# WHAT THE EXERCISE ASKS
Within the entries below, the lines from the one with "ring pip: (198, 137)" through the one with "middle pip: (283, 263)" are to be set down exactly, both ends kept.

# Dataset entries
---
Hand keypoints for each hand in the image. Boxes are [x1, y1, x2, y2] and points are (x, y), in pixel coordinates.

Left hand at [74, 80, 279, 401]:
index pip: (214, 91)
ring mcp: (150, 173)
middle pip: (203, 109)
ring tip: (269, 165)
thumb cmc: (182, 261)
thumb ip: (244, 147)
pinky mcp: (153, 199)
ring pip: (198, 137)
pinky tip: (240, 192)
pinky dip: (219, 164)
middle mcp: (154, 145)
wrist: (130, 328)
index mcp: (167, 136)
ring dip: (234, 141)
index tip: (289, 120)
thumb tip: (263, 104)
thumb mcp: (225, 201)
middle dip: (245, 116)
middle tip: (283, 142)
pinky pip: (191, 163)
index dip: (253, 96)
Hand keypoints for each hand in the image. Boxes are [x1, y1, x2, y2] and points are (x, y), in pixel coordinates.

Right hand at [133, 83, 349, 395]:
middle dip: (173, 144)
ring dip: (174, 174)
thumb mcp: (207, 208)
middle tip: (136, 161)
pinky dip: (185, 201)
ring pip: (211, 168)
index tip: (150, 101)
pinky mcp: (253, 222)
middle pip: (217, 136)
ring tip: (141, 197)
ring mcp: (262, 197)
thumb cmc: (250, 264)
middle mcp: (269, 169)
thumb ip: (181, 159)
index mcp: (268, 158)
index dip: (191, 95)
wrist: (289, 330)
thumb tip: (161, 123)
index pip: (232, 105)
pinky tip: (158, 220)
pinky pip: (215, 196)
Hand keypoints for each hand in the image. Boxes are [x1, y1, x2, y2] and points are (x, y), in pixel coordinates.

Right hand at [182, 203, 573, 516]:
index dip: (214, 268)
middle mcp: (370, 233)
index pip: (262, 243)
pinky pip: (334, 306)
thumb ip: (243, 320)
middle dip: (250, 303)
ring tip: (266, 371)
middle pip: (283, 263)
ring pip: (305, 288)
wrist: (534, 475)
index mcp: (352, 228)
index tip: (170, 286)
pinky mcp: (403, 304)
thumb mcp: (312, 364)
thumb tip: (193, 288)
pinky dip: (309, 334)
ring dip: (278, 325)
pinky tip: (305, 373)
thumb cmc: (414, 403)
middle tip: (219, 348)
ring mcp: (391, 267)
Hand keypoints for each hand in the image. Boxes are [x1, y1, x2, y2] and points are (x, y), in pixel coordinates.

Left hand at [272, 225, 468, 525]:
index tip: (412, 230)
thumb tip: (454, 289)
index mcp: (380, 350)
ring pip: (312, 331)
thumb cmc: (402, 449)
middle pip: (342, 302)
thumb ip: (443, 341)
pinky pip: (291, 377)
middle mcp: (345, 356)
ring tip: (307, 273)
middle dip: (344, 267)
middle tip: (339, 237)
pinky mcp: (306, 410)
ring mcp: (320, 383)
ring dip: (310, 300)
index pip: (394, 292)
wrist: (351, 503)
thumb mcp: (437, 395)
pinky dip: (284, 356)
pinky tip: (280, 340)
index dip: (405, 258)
---
# EXERCISE OUTPUT
ring pip: (198, 137)
pinky tip: (240, 192)
pinky dip: (219, 164)
middle mcp: (154, 145)
wrist: (130, 328)
index mcp: (167, 136)
ring dip: (234, 141)
index tip: (289, 120)
thumb tip: (263, 104)
thumb mcp: (225, 201)
middle dip: (245, 116)
middle tip: (283, 142)
pinky pip: (191, 163)
index dip: (253, 96)
Hand keypoints for each hand in the image. Boxes are [x1, y1, x2, y2] and points are (x, y), in pixel coordinates.

Right hand at [133, 83, 349, 395]:
middle dip: (173, 144)
ring dip: (174, 174)
thumb mcp: (207, 208)
middle tip: (136, 161)
pinky dip: (185, 201)
ring pip: (211, 168)
index tip: (150, 101)
pinky mcp: (253, 222)
middle pip: (217, 136)
ring tip: (141, 197)
ring mcp: (262, 197)
thumb cmc: (250, 264)
middle mcp: (269, 169)
thumb ip: (181, 159)
index mcp: (268, 158)
index dip: (191, 95)
wrist: (289, 330)
thumb tip: (161, 123)
index pip: (232, 105)
pinky tip: (158, 220)
pinky pip: (215, 196)
Hand keypoints for each hand in the image. Boxes are [x1, y1, x2, y2] and points are (x, y), in pixel coordinates.

Right hand at [182, 203, 573, 516]:
index dip: (214, 268)
middle mcp: (370, 233)
index pip: (262, 243)
pinky pip: (334, 306)
thumb ip: (243, 320)
middle dip: (250, 303)
ring tip: (266, 371)
middle pip: (283, 263)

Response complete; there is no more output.